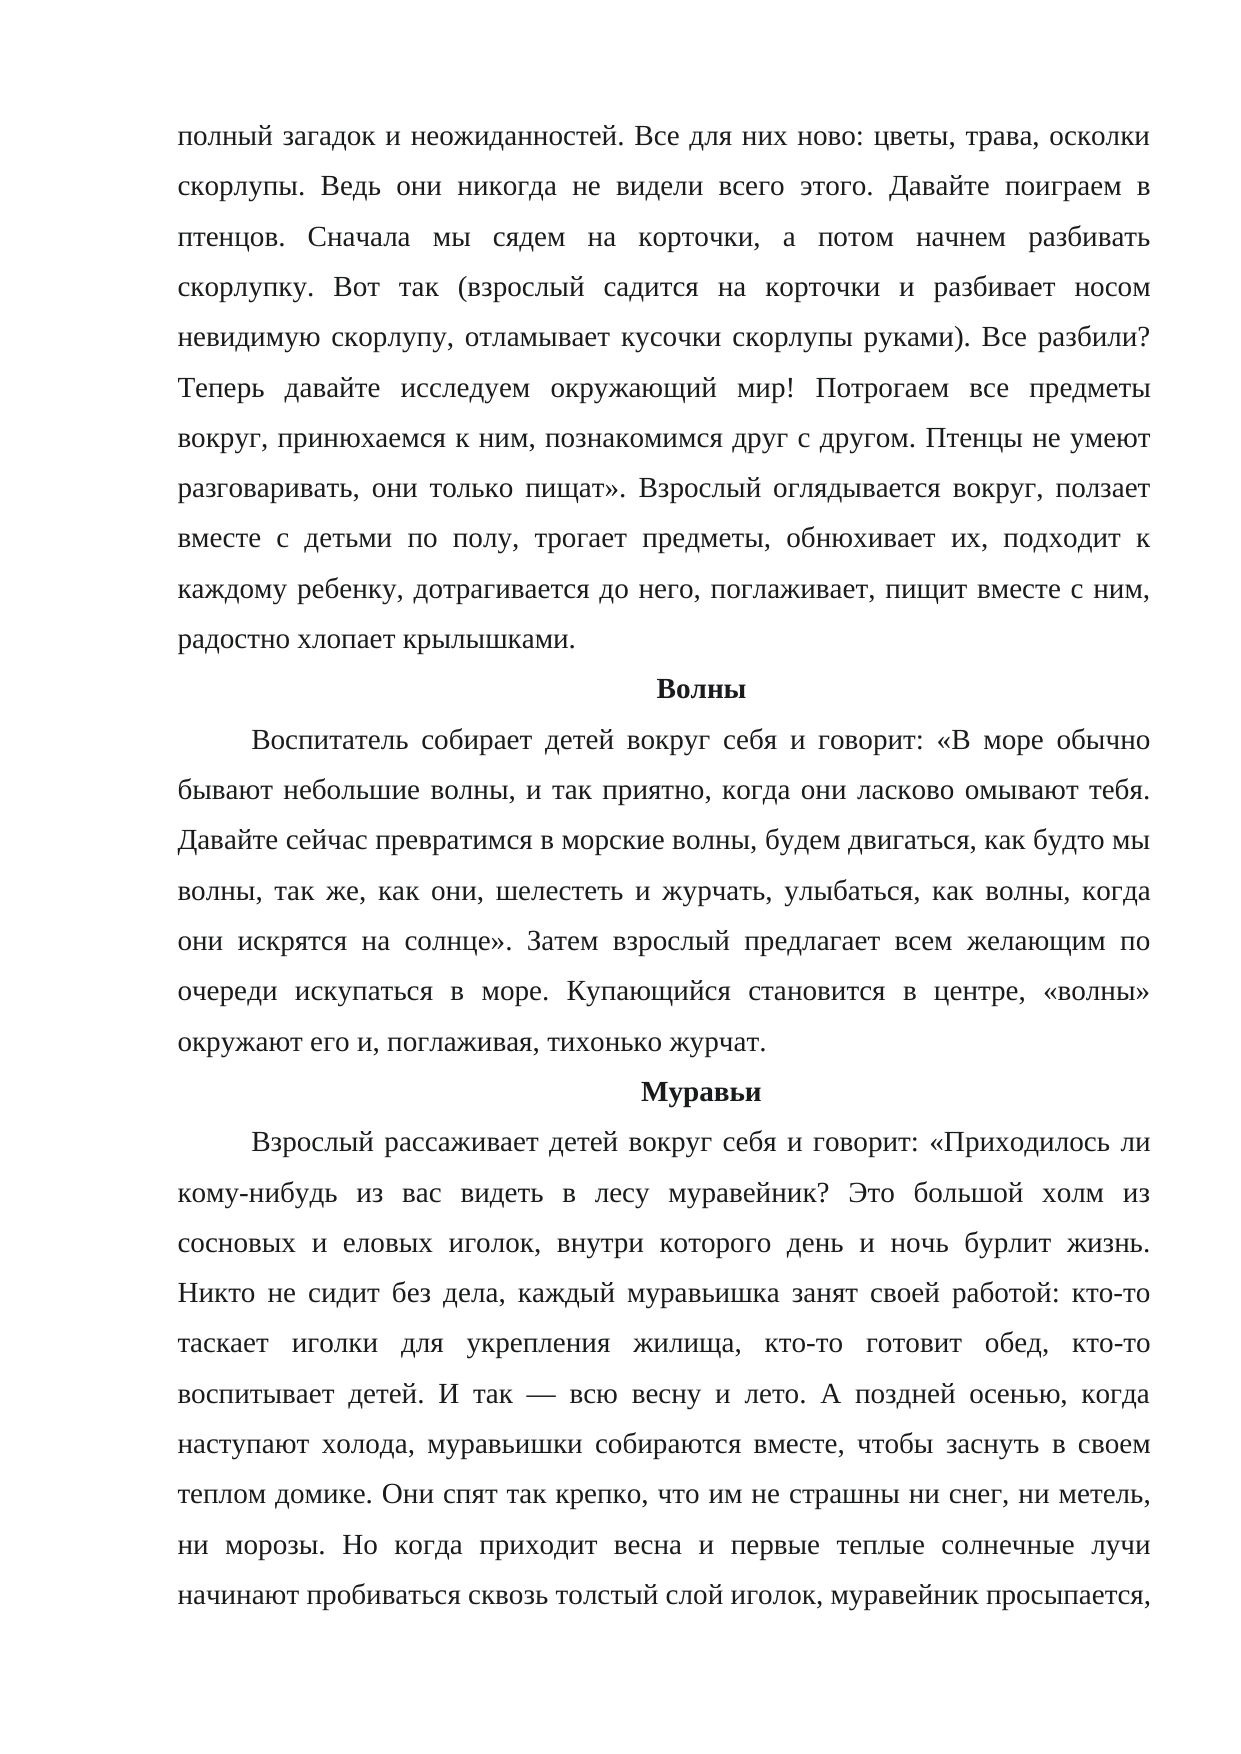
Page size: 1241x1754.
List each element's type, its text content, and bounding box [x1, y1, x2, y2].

text Муравьи [177, 1074, 1152, 1108]
text Волны [177, 672, 1152, 705]
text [177, 118, 1152, 655]
text Воспитатель собирает детей вокруг себя и говорит: «В море обычно бывают небольшие волны, и так приятно, когда они ласково омывают тебя. Давайте сейчас превратимся в морские волны, будем двигаться, как будто мы волны, так же, как они, шелестеть и журчать, улыбаться, как волны, когда они искрятся на солнце». Затем взрослый предлагает всем желающим по очереди искупаться в море. Купающийся становится в центре, «волны» окружают его и, поглаживая, тихонько журчат. [177, 722, 1152, 1057]
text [177, 1124, 1152, 1611]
——
• **What the task asks**:
Omit the pictures. Repeat the rest of the data exactly.

• **Task result**:
Page size: 1241x1754.
List each element's type, its text content, and bounding box [x1, y1, x2, y2].

text Муравьи [177, 1074, 1152, 1108]
text Волны [177, 672, 1152, 705]
text [177, 118, 1152, 655]
text Воспитатель собирает детей вокруг себя и говорит: «В море обычно бывают небольшие волны, и так приятно, когда они ласково омывают тебя. Давайте сейчас превратимся в морские волны, будем двигаться, как будто мы волны, так же, как они, шелестеть и журчать, улыбаться, как волны, когда они искрятся на солнце». Затем взрослый предлагает всем желающим по очереди искупаться в море. Купающийся становится в центре, «волны» окружают его и, поглаживая, тихонько журчат. [177, 722, 1152, 1057]
text [177, 1124, 1152, 1611]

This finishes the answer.